Let’s take the previous example above and say you decided to swing by your client’s home to receive the payment of the \$10,000. Let’s also say you immediately took those funds to the bank and put it in a savings account. It also turns out that the savings account at your local bank is yielding 10% (for simple math – FYI, most savings accounts yield less than 1% unless it’s an online bank). Here’s what that would look like if you deposited the \$10,000 and did not touch the funds for the following years:

Year One: \$10,000 x (1+0.1) = \$11,000
Year Two: \$1,100 x (1+0.1) = \$12,100
Year Three: \$1,210 x (1+0.1) = \$13,310
Year Four: \$1,331 x (1+0.1) = \$14,641
Year Five: \$1,464.1 x (1+0.1) = \$16,105.10
Year Ten: \$1,610.51 x (1+0.1) ^5 = \$25,937.40
Year Twenty: \$2,593.74 x (1+0.1) ^10 = \$67,275

After year one, you would have made \$1,000, because you earned 10% on your principal (\$10,000). In year two you would have earned \$1,100, because you earned 10% on your principal (\$10,000) and the interest you earned from year one (\$1,000). This is what compounding looks like.

## How does time value of money and compound interest work together?

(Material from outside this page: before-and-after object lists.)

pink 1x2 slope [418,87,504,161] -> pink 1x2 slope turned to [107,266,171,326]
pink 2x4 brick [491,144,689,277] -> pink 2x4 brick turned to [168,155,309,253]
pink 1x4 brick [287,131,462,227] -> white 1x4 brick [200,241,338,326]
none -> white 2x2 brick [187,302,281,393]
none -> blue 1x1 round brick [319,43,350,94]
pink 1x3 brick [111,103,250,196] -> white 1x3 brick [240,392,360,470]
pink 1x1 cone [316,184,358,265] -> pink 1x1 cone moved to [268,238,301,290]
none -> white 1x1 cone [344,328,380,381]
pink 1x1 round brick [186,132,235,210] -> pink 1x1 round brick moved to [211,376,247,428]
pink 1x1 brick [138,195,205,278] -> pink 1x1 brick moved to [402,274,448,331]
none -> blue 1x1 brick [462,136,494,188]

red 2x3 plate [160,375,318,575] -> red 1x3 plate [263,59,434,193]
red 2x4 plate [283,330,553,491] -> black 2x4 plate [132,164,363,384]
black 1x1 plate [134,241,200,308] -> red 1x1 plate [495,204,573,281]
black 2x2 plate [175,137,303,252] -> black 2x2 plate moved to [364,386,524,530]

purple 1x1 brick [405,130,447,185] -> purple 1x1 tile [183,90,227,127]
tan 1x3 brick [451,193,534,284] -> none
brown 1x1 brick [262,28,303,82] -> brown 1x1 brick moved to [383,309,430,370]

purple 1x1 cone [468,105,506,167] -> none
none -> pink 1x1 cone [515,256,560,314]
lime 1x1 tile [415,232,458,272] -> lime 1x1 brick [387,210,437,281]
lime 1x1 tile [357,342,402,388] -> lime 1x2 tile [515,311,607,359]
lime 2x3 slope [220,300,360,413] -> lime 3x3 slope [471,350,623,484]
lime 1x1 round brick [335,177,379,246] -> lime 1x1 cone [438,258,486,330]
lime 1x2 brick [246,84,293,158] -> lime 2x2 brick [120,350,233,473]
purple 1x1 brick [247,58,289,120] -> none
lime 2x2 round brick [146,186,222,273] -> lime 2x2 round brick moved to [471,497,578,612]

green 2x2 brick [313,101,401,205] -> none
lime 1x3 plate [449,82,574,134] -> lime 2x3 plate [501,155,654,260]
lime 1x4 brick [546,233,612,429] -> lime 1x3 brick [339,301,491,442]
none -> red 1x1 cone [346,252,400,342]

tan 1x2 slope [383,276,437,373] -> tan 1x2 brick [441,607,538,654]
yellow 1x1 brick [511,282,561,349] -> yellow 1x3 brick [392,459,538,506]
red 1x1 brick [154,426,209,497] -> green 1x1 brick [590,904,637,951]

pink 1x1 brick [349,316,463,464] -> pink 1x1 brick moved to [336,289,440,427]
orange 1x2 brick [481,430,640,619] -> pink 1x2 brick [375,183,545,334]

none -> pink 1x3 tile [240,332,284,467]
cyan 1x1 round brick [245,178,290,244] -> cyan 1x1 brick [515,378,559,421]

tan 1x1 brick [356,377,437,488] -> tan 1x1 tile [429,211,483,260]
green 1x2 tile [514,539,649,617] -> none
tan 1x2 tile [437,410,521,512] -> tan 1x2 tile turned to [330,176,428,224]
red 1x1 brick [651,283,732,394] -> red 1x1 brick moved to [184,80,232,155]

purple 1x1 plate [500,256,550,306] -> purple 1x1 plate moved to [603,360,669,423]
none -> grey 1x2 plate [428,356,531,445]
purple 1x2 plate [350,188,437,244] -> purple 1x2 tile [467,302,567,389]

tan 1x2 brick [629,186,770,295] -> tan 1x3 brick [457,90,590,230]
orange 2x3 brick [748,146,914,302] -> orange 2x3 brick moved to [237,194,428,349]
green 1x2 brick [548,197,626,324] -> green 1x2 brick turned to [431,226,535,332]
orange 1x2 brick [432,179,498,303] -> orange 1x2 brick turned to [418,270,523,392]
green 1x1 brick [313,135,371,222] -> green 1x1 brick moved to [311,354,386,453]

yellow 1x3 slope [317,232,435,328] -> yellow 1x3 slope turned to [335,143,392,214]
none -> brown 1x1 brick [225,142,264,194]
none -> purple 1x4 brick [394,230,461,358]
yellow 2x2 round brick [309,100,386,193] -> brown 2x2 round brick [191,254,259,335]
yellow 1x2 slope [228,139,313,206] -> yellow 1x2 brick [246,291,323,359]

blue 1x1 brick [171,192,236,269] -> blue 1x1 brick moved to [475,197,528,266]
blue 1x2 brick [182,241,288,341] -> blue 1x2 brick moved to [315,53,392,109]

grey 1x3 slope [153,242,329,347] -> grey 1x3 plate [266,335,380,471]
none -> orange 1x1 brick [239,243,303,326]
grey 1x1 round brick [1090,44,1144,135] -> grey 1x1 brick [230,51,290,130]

In the compounding example above, let’s assume you put the \$10,000 under your mattress for ten years, then decided to put it in that same savings account that was offering a 10% yield. Instead of turning your \$10,000 into \$67,275, your \$10,000 would only be worth \$25,937.40. This is due to the fact that you decided not to make the choice to utilize time, you would have lost out on \$41,337.60. That’s why time matters and coupling it with compound interest amplifies its importance.

## Key takeaways:

• Money grows, but you must have it to receive the potential of growth. If given the option, ALWAYS take the money NOW.
• Compound interest is perhaps the 8th wonder of the world. You can earn money on the money you’ve earned.